Task list:
**a.** Reproduce the part of the feature selection text that begins at the words "source: TnT Woodcraft." and stops after "and algorithm perspectives.".
**b.** Answer these questions using the feature selection text:
(i) What position does the author hold, and at which organization?
(ii) Which kinds of features does feature selection remove?
(iii) From which two perspectives does the article give its overview?

Provided text:
··········
Feature Selection – All You Ever Wanted To Know

Although your data set may contain a lot of information about many different features, selecting only the "best" of these to be considered by a machine learning model can mean the difference between a model that performs well--with better performance, higher accuracy, and more computational efficiency--and one that falls flat. The process of feature selection guides you toward working with only the data that may be the most meaningful, and to accomplish this, a variety of feature selection types, methodologies, and techniques exist for you to explore.

comments

By Danny Butvinik, Chief Data Scientist at NICE Actimize.

source: TnT Woodcraft.

Feature selection, as a dimensionality reduction technique, aims to choose a small subset of the relevant features from the original features by removing irrelevant, redundant, or noisy features. Feature selection usually can lead to better learning performance, higher learning accuracy, lower computational cost, and better model interpretability. This article focuses on the feature selection process and provides a comprehensive and structured overview of feature selection types, methodologies, and techniques both from the data and algorithm perspectives.
··········
Information shown:
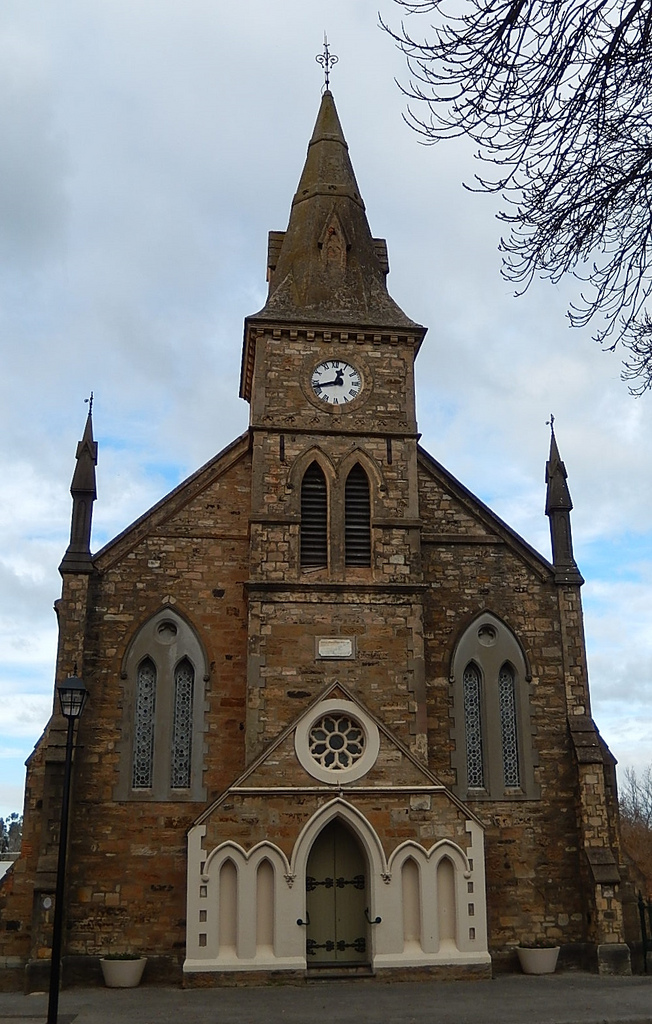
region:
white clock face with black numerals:
[308, 358, 361, 405]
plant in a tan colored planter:
[95, 950, 147, 989]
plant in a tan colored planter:
[514, 938, 564, 977]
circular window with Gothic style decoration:
[294, 696, 384, 784]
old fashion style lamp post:
[43, 660, 87, 1021]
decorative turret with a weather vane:
[541, 412, 584, 587]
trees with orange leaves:
[618, 764, 651, 975]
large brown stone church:
[0, 28, 651, 992]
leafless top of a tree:
[378, 0, 650, 401]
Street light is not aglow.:
[49, 665, 84, 1019]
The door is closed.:
[290, 794, 384, 983]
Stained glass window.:
[446, 605, 536, 806]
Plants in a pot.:
[96, 944, 142, 982]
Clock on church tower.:
[305, 352, 369, 412]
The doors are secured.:
[292, 785, 383, 981]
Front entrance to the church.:
[283, 791, 381, 984]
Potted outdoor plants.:
[517, 935, 560, 972]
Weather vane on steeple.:
[314, 30, 338, 90]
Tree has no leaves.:
[377, 0, 648, 363]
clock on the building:
[301, 352, 374, 415]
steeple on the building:
[234, 23, 426, 372]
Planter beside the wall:
[509, 931, 566, 977]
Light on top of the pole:
[49, 667, 94, 718]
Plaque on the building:
[309, 625, 360, 669]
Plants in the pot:
[99, 949, 145, 963]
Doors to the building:
[295, 815, 371, 973]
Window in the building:
[434, 598, 536, 799]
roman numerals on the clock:
[304, 354, 364, 408]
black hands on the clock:
[313, 368, 351, 388]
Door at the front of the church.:
[303, 813, 371, 966]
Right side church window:
[451, 606, 537, 801]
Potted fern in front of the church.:
[99, 948, 147, 988]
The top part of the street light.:
[59, 676, 86, 716]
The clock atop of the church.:
[304, 351, 371, 406]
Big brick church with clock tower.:
[1, 32, 632, 974]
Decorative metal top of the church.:
[314, 28, 339, 91]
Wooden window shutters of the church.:
[291, 451, 380, 566]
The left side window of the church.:
[121, 606, 207, 799]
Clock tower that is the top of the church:
[243, 34, 428, 681]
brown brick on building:
[255, 523, 283, 546]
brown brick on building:
[142, 542, 172, 572]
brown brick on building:
[186, 548, 229, 609]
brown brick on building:
[96, 605, 133, 632]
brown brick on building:
[93, 721, 120, 771]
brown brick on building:
[85, 804, 122, 845]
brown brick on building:
[122, 841, 193, 907]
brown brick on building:
[436, 573, 475, 592]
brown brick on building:
[501, 579, 537, 618]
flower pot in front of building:
[514, 934, 563, 971]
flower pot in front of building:
[96, 943, 149, 984]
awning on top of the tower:
[305, 33, 345, 86]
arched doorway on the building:
[293, 800, 382, 978]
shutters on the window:
[343, 460, 371, 570]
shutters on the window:
[295, 456, 329, 568]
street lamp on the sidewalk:
[26, 660, 97, 1022]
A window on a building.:
[131, 661, 156, 790]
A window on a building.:
[463, 651, 487, 798]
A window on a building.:
[493, 656, 519, 781]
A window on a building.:
[338, 457, 389, 579]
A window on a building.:
[293, 449, 338, 578]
··········
Per-task answers:
**a.**
source: TnT Woodcraft.

Feature selection, as a dimensionality reduction technique, aims to choose a small subset of the relevant features from the original features by removing irrelevant, redundant, or noisy features. Feature selection usually can lead to better learning performance, higher learning accuracy, lower computational cost, and better model interpretability. This article focuses on the feature selection process and provides a comprehensive and structured overview of feature selection types, methodologies, and techniques both from the data and algorithm perspectives.

**b.**
(i) Chief Data Scientist at NICE Actimize.
(ii) Irrelevant, redundant, or noisy features.
(iii) The data perspective and the algorithm perspective.